Tuesday, November 13, 2007

J. Markham Collins, professor of finance and associate dean of the University of Tulsa College of Business Administration, has been awarded a Fulbright Scholar grant to lecture and conduct research in Eger, Hungary during 2008.

Collins will be a guest faculty member at the Institute of Economic Science at Karoly Eszterházy College for five months beginning in February 2008. He will teach the course, "Financial Management in a Transitional Economy," and serve as an academic consultant for the administration on the college’s programs.

TU’s College of Business Administration has had an ongoing relationship with Hungary since 1990, and Collins has written two financial management books for the Hungarian market. One of his books, “About Finances Not Only for Financial Experts” has attracted attention because of its unique presentation.

"Hungarians have been interested in this finance book because it uses the country’s existing accounting rules and applies them to Hungarian examples in order to draw insights, just as is commonly done in the United States," Collins said. "Other American authors have only applied U.S. accounting principles to U.S. explanations without a Hungarian perspective. This book offers them something new, something different."

"About Finances Not Only for Financial Experts," is in its third edition and was co-authored by Collins’ wife, Rebecca Collins, a former TU accounting professor. Collins hopes to gather new information from his Fulbright visit to enhance a possible future edition of the book. His second publication for the Hungarian market, "Cash Flow and Liquidity Management," is in its second edition.
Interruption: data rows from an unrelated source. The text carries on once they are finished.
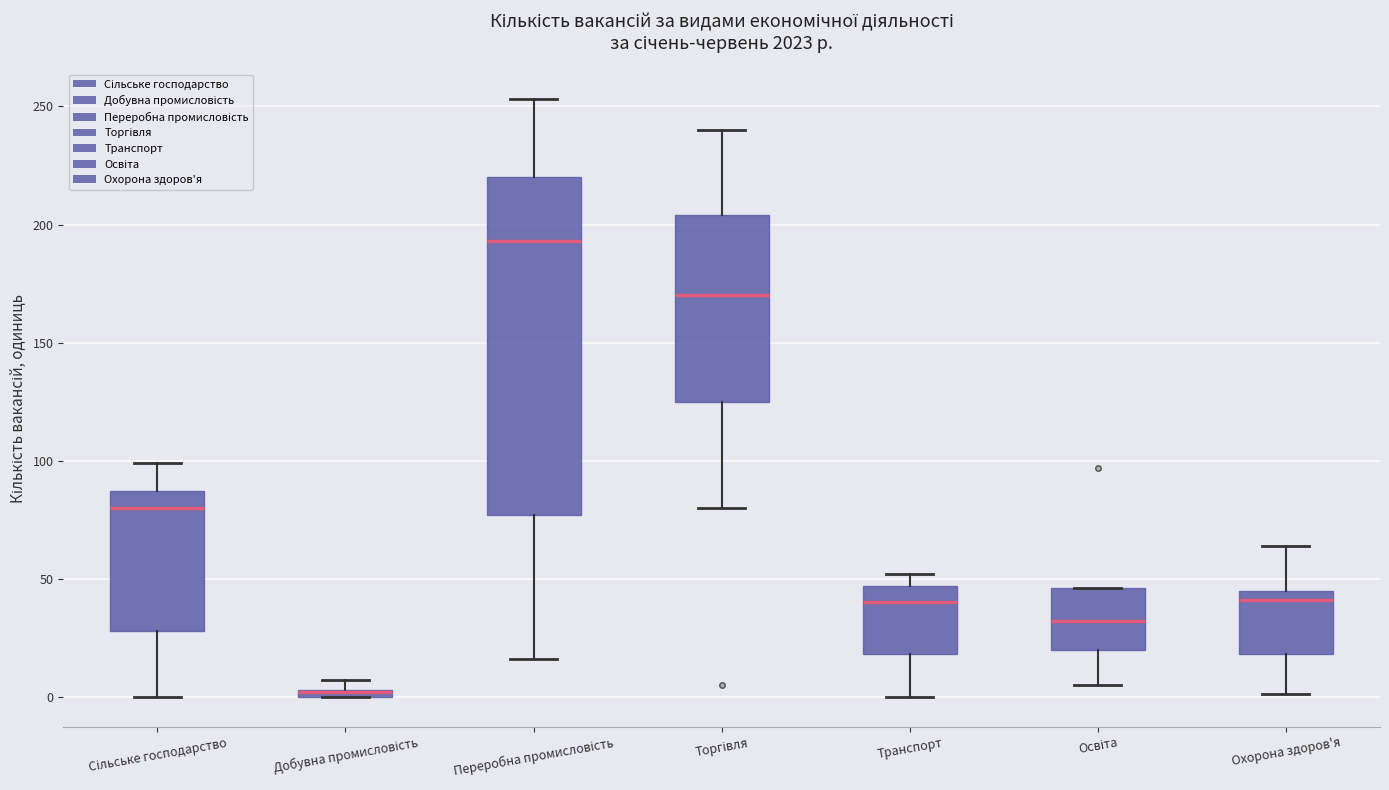

Which box is the tallest, from its lower edge to its upper edge?

Переробна промисловість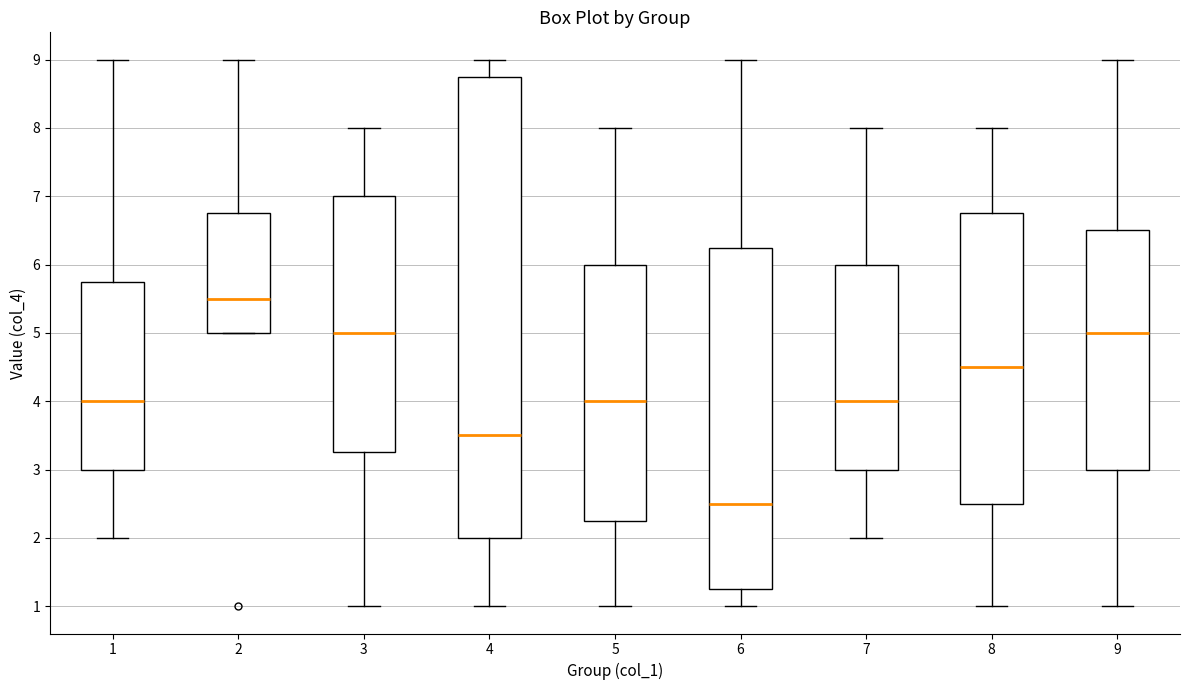

Comparing the boxes themselves (not the whiskers), which one is the tallest?

4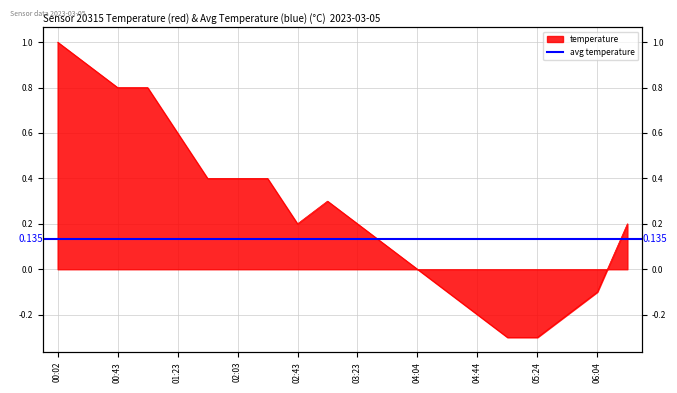

Reading left to right, what are all the values shown in this chart?

1.0	0.9	0.8	0.8	0.6	0.4	0.4	0.4	0.2	0.3	0.2	0.1	0.0	-0.1	-0.2	-0.3	-0.3	-0.2	-0.1	0.2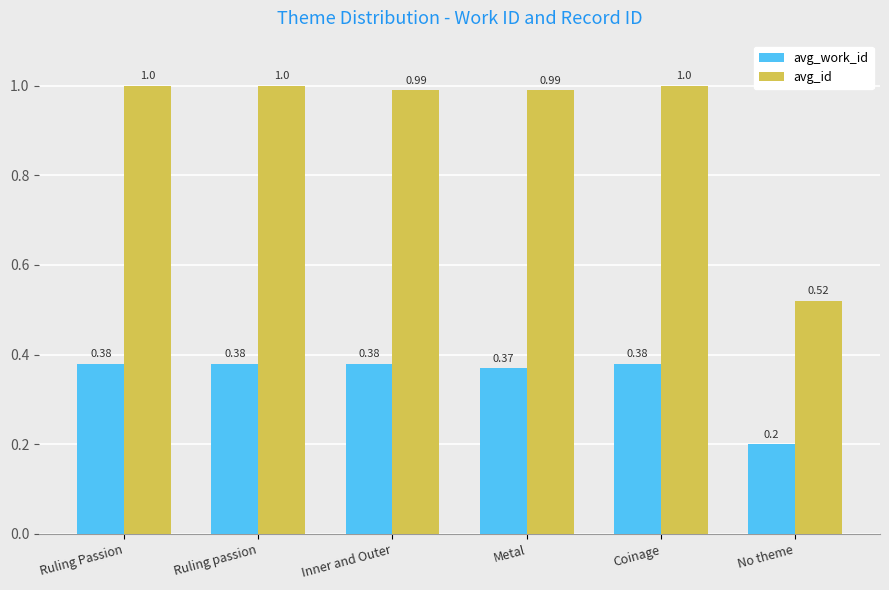

What is the minimum value for avg_work_id?

0.2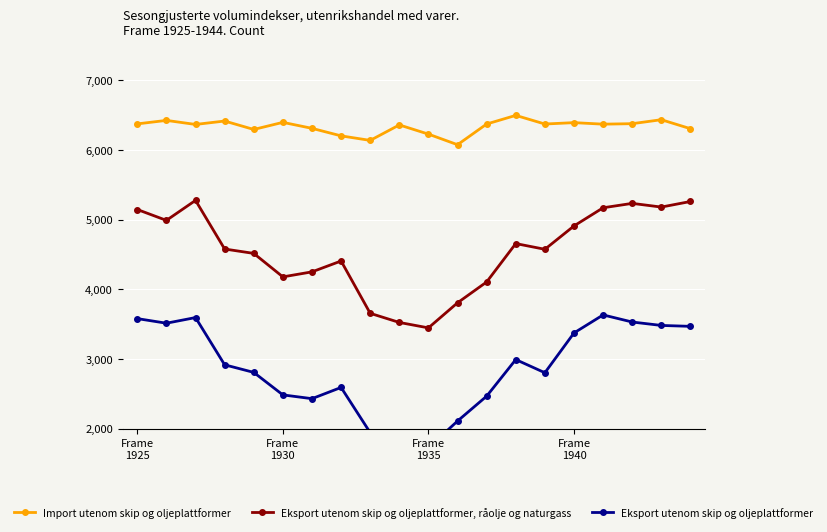

Read the Eksport utenom skip og oljeplattformer value at 9, to the nearest 100.

1800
Both books present the material in a dual language format – pages present one side in English with the facing page in Hungarian. Collins believes this format is popular in the country because it builds business language skills for Hungarian students while reinforcing the information by presenting it twice.

Collins also said he looks forward to furthering the research he conducted with TU alumnus and Fulbright scholar Haden Snyder. Their collaborative research project focused on ethnic Hungarians in Transylvania and the diversity of workplace attitudes among the country’s different population groups, namely Germans, Hungarians and Romanians.

"The Fulbright award will allow me to expand on our baseline research and apply it to a larger population in a different geographical area," Collins said.

He hopes to build a partnership with a large company that operates in both Hungary and Romania for a comparative study of employees and the business environment. The research could potentially be widely used because their general methodology could be applied to other ethnically diverse work environments.

Collins is one of approximately 800 U.S. faculty and professionals who will travel abroad through the Fulbright U.S. Scholar Program during the 2007–2008 academic year. The Fulbright program, which is funded by Congress, is designed to increase mutual understanding between the people of the United States and the people of other countries.